Following the tour, they released an 8-track CD of studio recorded interpretations, but it’s the box-set in which the true breadth and majesty of the project can be found.

Including the standard album, there is also a CD of bonus extra material, two live CDs and a DVD of a live concert.

We can only hope they revisit this project and tour it again.

 

Let the Dancers Inherit the Party

Let the Dancers Inherit the Party

British Sea Power: Let the Dancers Inherit the Party (2017)

Up until 2017, every British Sea Power had been released via Rough Trade, however for this, their sixth studio album proper, the band crowdfunded and released it via their own label, Golden Chariot.

Not that there was ever a question of BSP running out of ideas or momentum, but Dancers… is the sound of a re-energised and revitalised band.

Teaming up with producer Cam BlackwoodLet the Dancers… holds a lot more focus than other albums and there simply isn’t an ounce of fat here.

Blackwood‘s influence is of importance here, having previously worked with artists such as George Ezra and Florence & The Machine. Perhaps a strange combination, but it pays off to great effect.

Following the whirling 30 second Intro, lead single Bad Bohemian is a classic BSP number without being derivative and sets the tone for the rest of the album.

The Joe Meek-esque International Space Station and almost Cure-like What You’re Doing are perfect pop, but again, with the right sprinkling of the surreal to keep away from the middle of the road, suggesting that the teaming up with Blackwood was an inspired choice.

Elsewhere, the meandering and more left-field aspects of past BSP records is reigned in here, but never stifled.
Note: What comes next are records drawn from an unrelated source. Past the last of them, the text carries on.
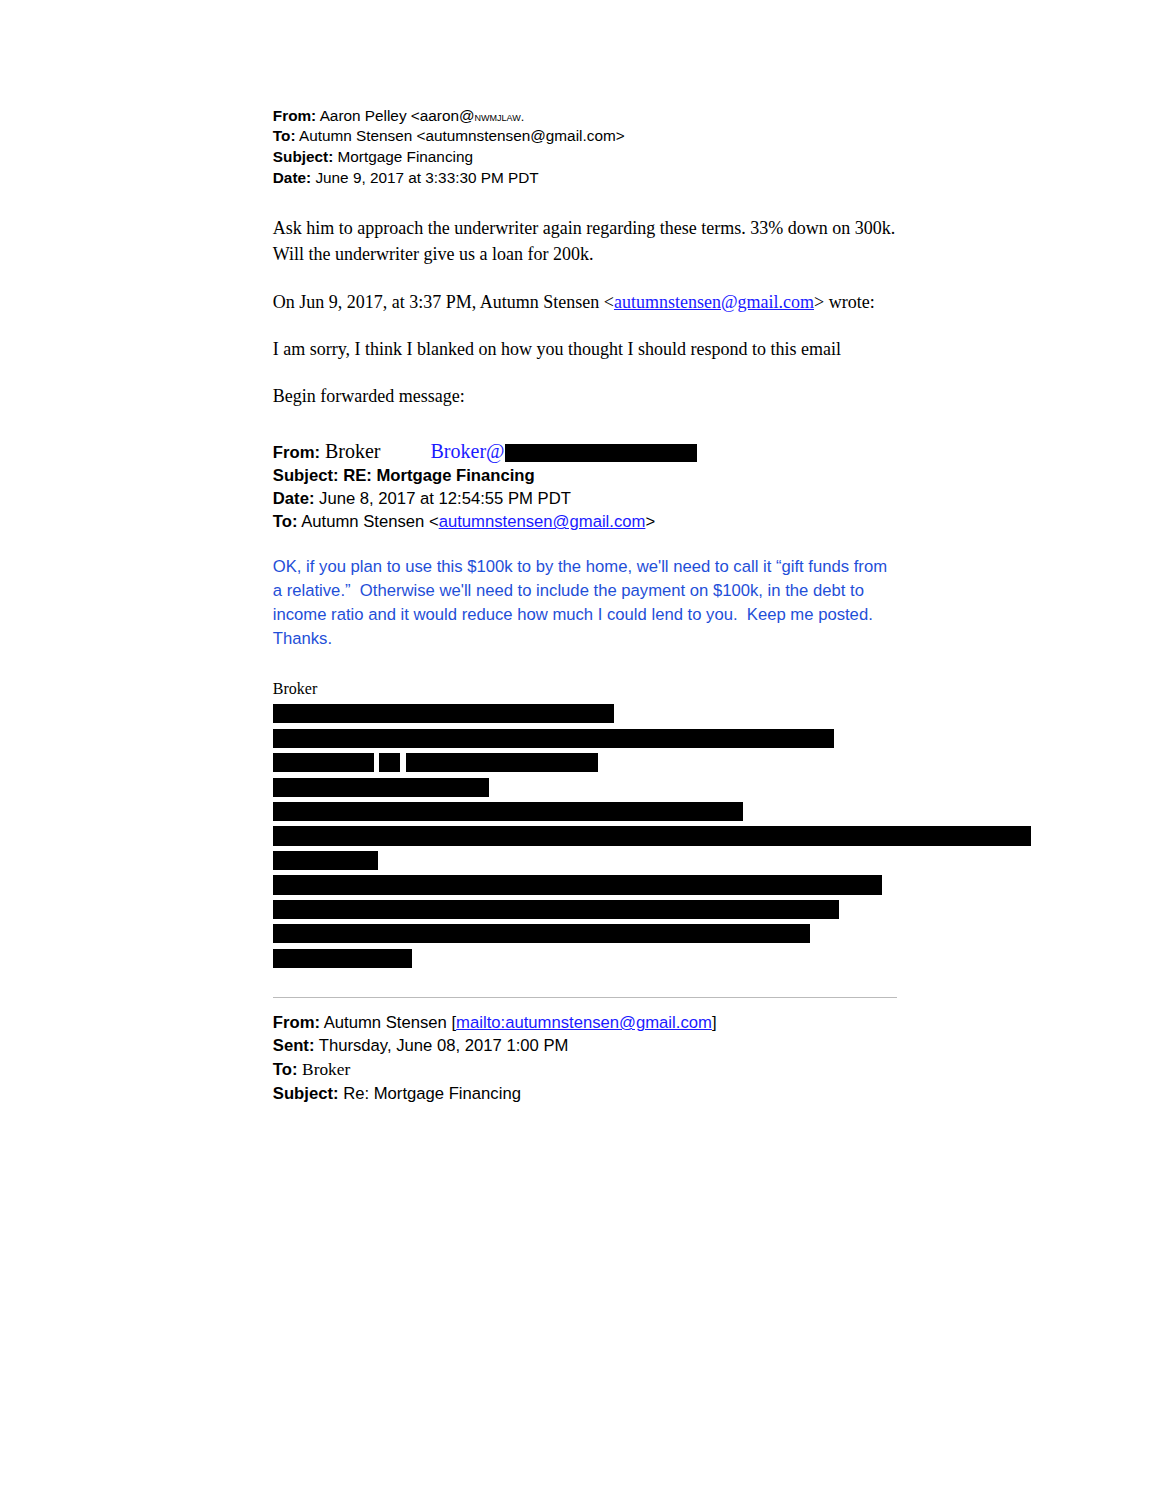From: Aaron Pelley <aaron@nwmjlaw.
To: Autumn Stensen <autumnstensen@gmail.com>
Subject: Mortgage Financing
Date: June 9, 2017 at 3:33:30 PM PDT
Ask him to approach the underwriter again regarding these terms. 33% down on 300k. Will the underwriter give us a loan for 200k.
On Jun 9, 2017, at 3:37 PM, Autumn Stensen <autumnstensen@gmail.com> wrote:
I am sorry, I think I blanked on how you thought I should respond to this email
Begin forwarded message:
From: Broker Broker@
Subject: RE: Mortgage Financing
Date: June 8, 2017 at 12:54:55 PM PDT
To: Autumn Stensen <autumnstensen@gmail.com>
OK, if you plan to use this $100k to by the home, we'll need to call it “gift funds from a relative.” Otherwise we'll need to include the payment on $100k, in the debt to income ratio and it would reduce how much I could lend to you. Keep me posted. Thanks.
Broker
From: Autumn Stensen [mailto:autumnstensen@gmail.com]
Sent: Thursday, June 08, 2017 1:00 PM
To: Broker
Subject: Re: Mortgage Financing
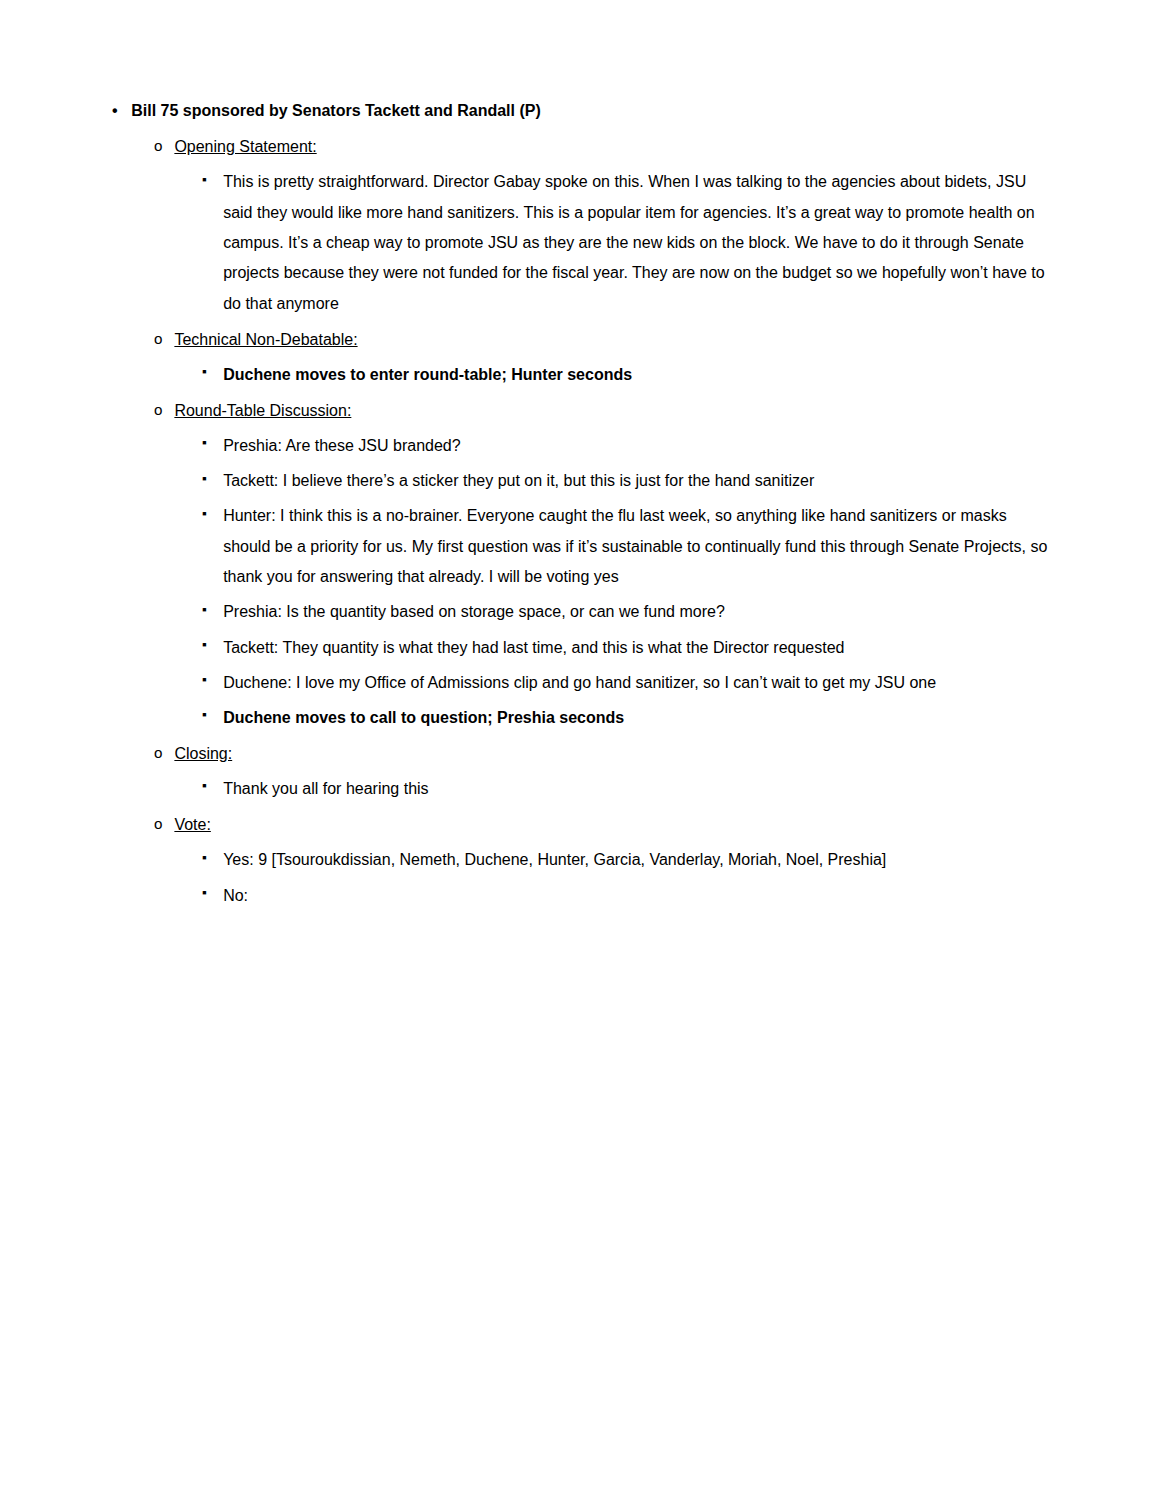Bill 75 sponsored by Senators Tackett and Randall (P)
Opening Statement:
This is pretty straightforward. Director Gabay spoke on this. When I was talking to the agencies about bidets, JSU said they would like more hand sanitizers. This is a popular item for agencies. It’s a great way to promote health on campus. It’s a cheap way to promote JSU as they are the new kids on the block. We have to do it through Senate projects because they were not funded for the fiscal year. They are now on the budget so we hopefully won’t have to do that anymore
Technical Non-Debatable:
Duchene moves to enter round-table; Hunter seconds
Round-Table Discussion:
Preshia: Are these JSU branded?
Tackett: I believe there’s a sticker they put on it, but this is just for the hand sanitizer
Hunter: I think this is a no-brainer. Everyone caught the flu last week, so anything like hand sanitizers or masks should be a priority for us. My first question was if it’s sustainable to continually fund this through Senate Projects, so thank you for answering that already. I will be voting yes
Preshia: Is the quantity based on storage space, or can we fund more?
Tackett: They quantity is what they had last time, and this is what the Director requested
Duchene: I love my Office of Admissions clip and go hand sanitizer, so I can’t wait to get my JSU one
Duchene moves to call to question; Preshia seconds
Closing:
Thank you all for hearing this
Vote:
Yes: 9 [Tsouroukdissian, Nemeth, Duchene, Hunter, Garcia, Vanderlay, Moriah, Noel, Preshia]
No:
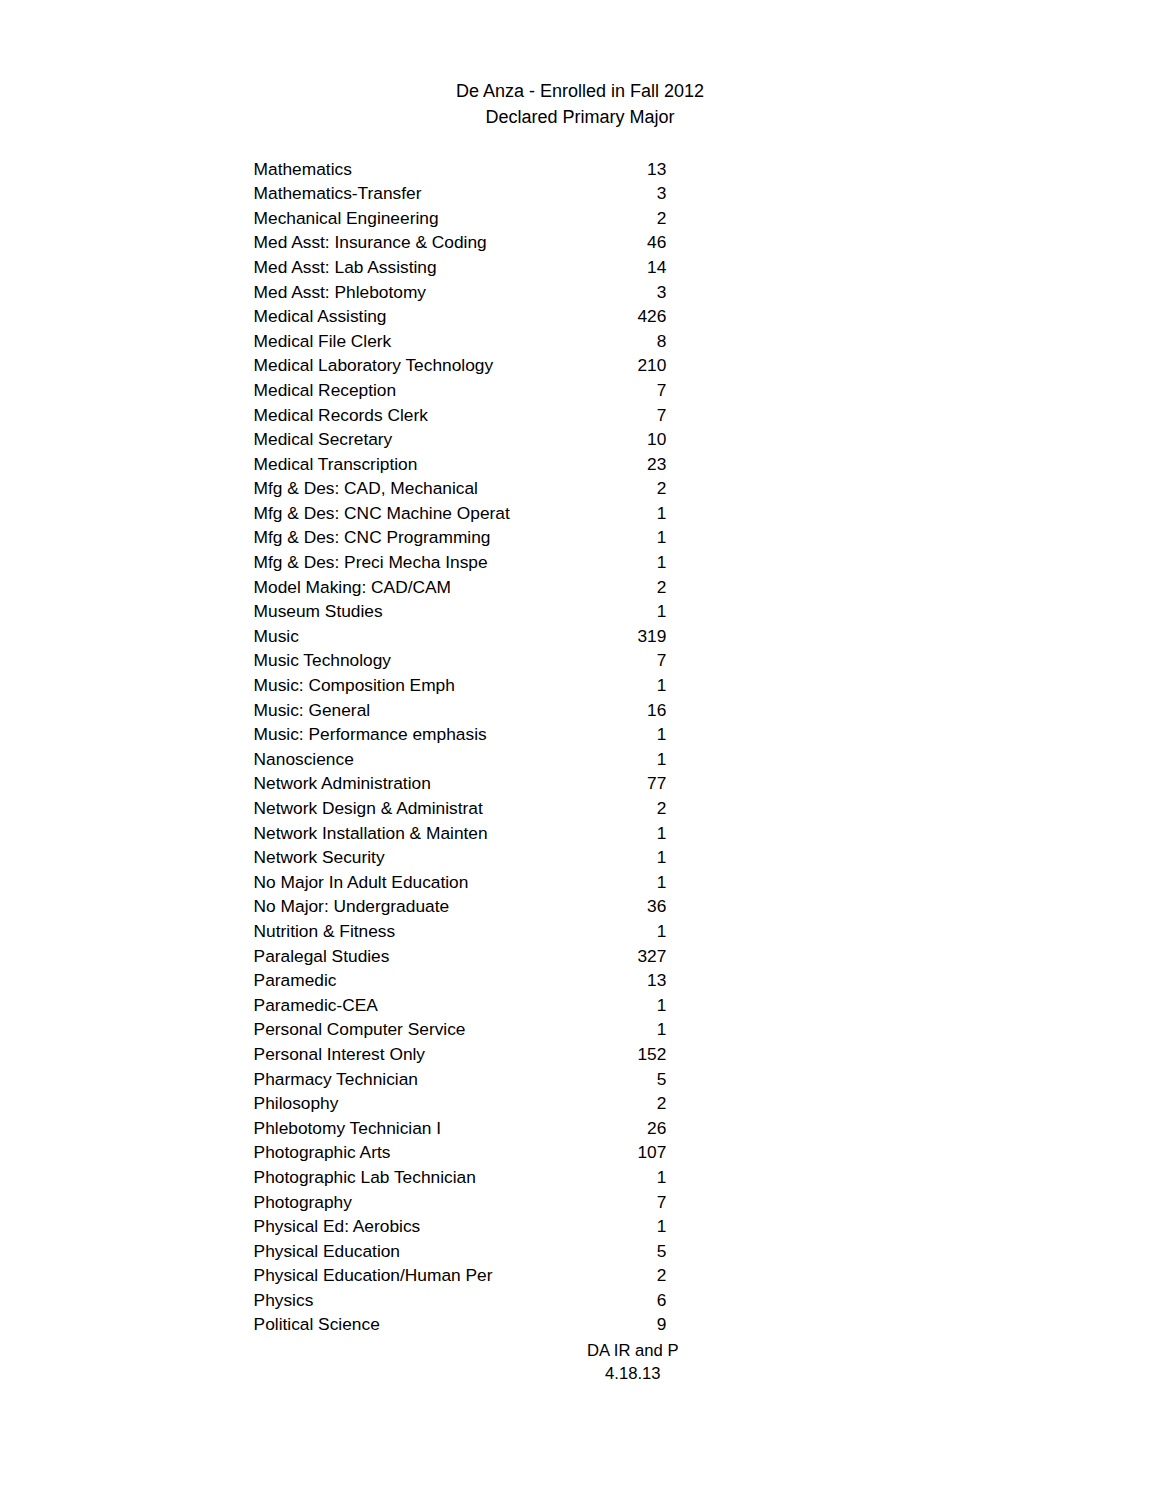De Anza - Enrolled in Fall 2012 Declared Primary Major
| Mathematics | 13 |
| Mathematics-Transfer | 3 |
| Mechanical Engineering | 2 |
| Med Asst: Insurance & Coding | 46 |
| Med Asst: Lab Assisting | 14 |
| Med Asst: Phlebotomy | 3 |
| Medical Assisting | 426 |
| Medical File Clerk | 8 |
| Medical Laboratory Technology | 210 |
| Medical Reception | 7 |
| Medical Records Clerk | 7 |
| Medical Secretary | 10 |
| Medical Transcription | 23 |
| Mfg & Des: CAD, Mechanical | 2 |
| Mfg & Des: CNC Machine Operat | 1 |
| Mfg & Des: CNC Programming | 1 |
| Mfg & Des: Preci Mecha Inspe | 1 |
| Model Making: CAD/CAM | 2 |
| Museum Studies | 1 |
| Music | 319 |
| Music Technology | 7 |
| Music: Composition Emph | 1 |
| Music: General | 16 |
| Music: Performance emphasis | 1 |
| Nanoscience | 1 |
| Network Administration | 77 |
| Network Design & Administrat | 2 |
| Network Installation & Mainten | 1 |
| Network Security | 1 |
| No Major In Adult Education | 1 |
| No Major: Undergraduate | 36 |
| Nutrition & Fitness | 1 |
| Paralegal Studies | 327 |
| Paramedic | 13 |
| Paramedic-CEA | 1 |
| Personal Computer Service | 1 |
| Personal Interest Only | 152 |
| Pharmacy Technician | 5 |
| Philosophy | 2 |
| Phlebotomy Technician I | 26 |
| Photographic Arts | 107 |
| Photographic Lab Technician | 1 |
| Photography | 7 |
| Physical Ed: Aerobics | 1 |
| Physical Education | 5 |
| Physical Education/Human Per | 2 |
| Physics | 6 |
| Political Science | 9 |
DA IR and P 4.18.13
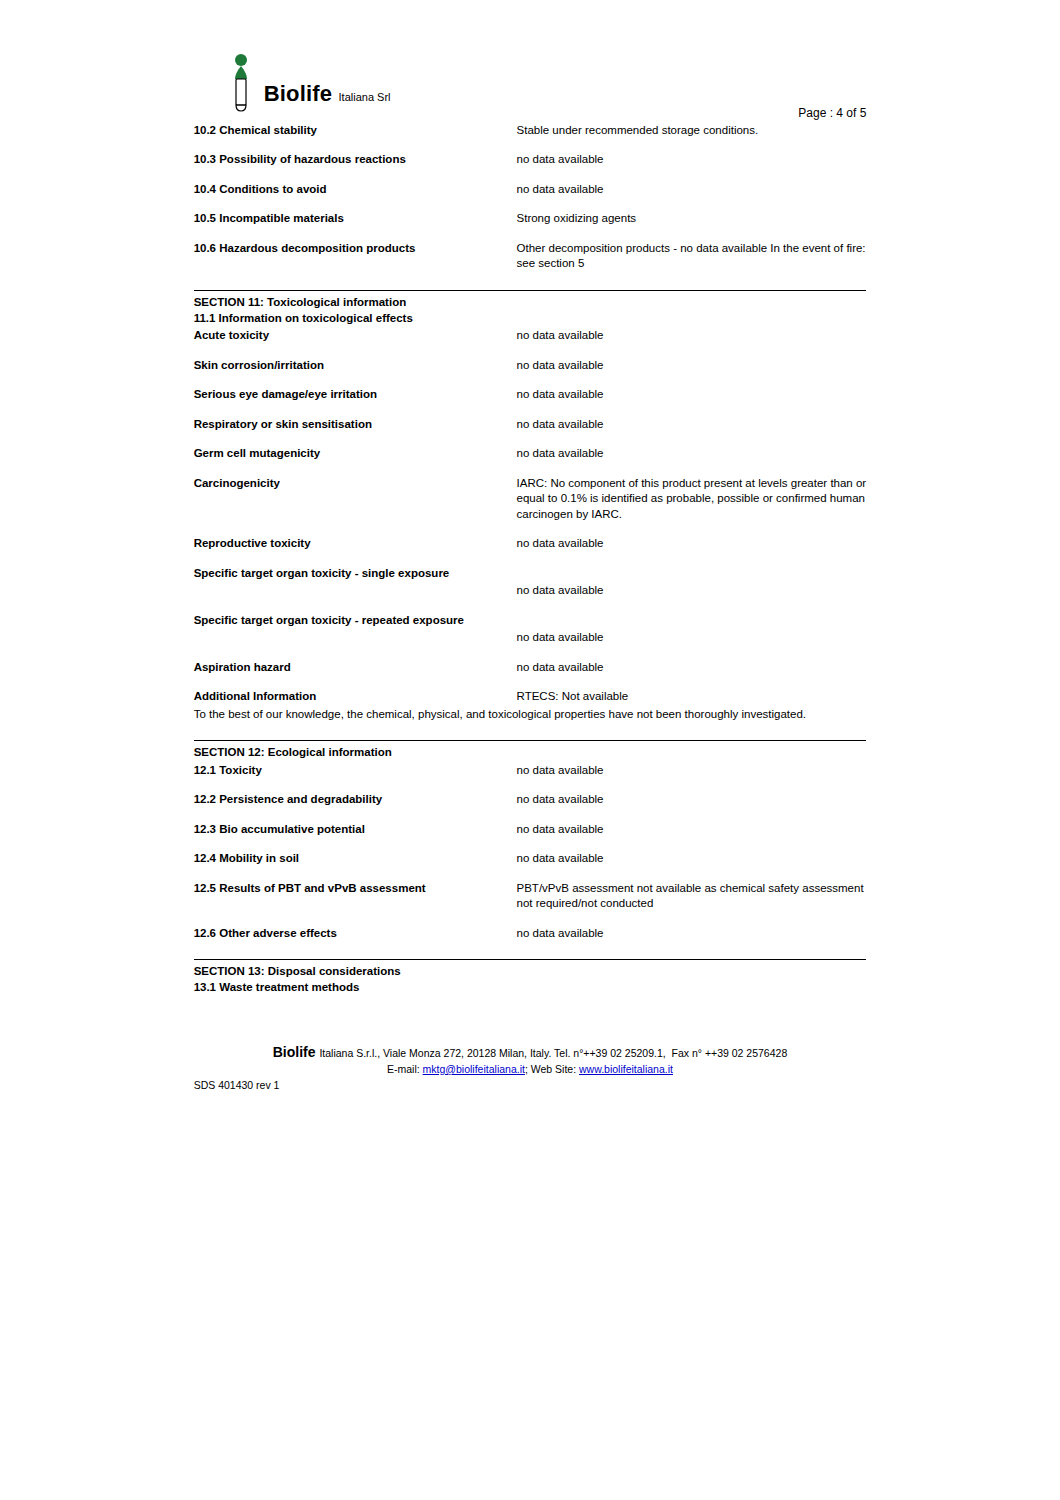Biolife Italiana Srl
Page : 4 of 5
10.2 Chemical stability
Stable under recommended storage conditions.
10.3 Possibility of hazardous reactions
no data available
10.4 Conditions to avoid
no data available
10.5 Incompatible materials
Strong oxidizing agents
10.6 Hazardous decomposition products
Other decomposition products - no data available In the event of fire: see section 5
SECTION 11: Toxicological information
11.1 Information on toxicological effects
Acute toxicity
no data available
Skin corrosion/irritation
no data available
Serious eye damage/eye irritation
no data available
Respiratory or skin sensitisation
no data available
Germ cell mutagenicity
no data available
Carcinogenicity
IARC: No component of this product present at levels greater than or equal to 0.1% is identified as probable, possible or confirmed human carcinogen by IARC.
Reproductive toxicity
no data available
Specific target organ toxicity - single exposure
no data available
Specific target organ toxicity - repeated exposure
no data available
Aspiration hazard
no data available
Additional Information
RTECS: Not available
To the best of our knowledge, the chemical, physical, and toxicological properties have not been thoroughly investigated.
SECTION 12: Ecological information
12.1 Toxicity
no data available
12.2 Persistence and degradability
no data available
12.3 Bio accumulative potential
no data available
12.4 Mobility in soil
no data available
12.5 Results of PBT and vPvB assessment
PBT/vPvB assessment not available as chemical safety assessment not required/not conducted
12.6 Other adverse effects
no data available
SECTION 13: Disposal considerations
13.1 Waste treatment methods
Biolife Italiana S.r.l., Viale Monza 272, 20128 Milan, Italy. Tel. n°++39 02 25209.1, Fax n° ++39 02 2576428
E-mail: mktg@biolifeitaliana.it; Web Site: www.biolifeitaliana.it
SDS 401430 rev 1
The swooning Electrical Kittens is a five minute plus ode to the power of radio to keep us hopeful during the end days, while the towering, driving Praise For Whatever sounds positively apocalyptic.

The overall sound remains grand, however much more colourful than prior album Machineries of Joy, largely due to the synths and electronics being pushed further to to forefront, especially on songs like The Voice of Ivy Lee and Don’t Let the Sun Get in the Way.

Maybe the highest praise that can be gifted to Let the Dancers… is that it sounds like an album made up of the very best parts of every BSP album that came before it, with an added touch of newer elements that stop things sounding repetitive and reminds us faithful why it is we love them so.

So what next? The band are again crowdfunding their next album and if the snippets teased out at recent live outings are to be taken seriously, there is very little chance of us being let down.

It might be another cliche to call the band national treasures, but again, sometimes, this much is true.

British Sea Power – exceeding the national average since 2002. Long may they rule the waves.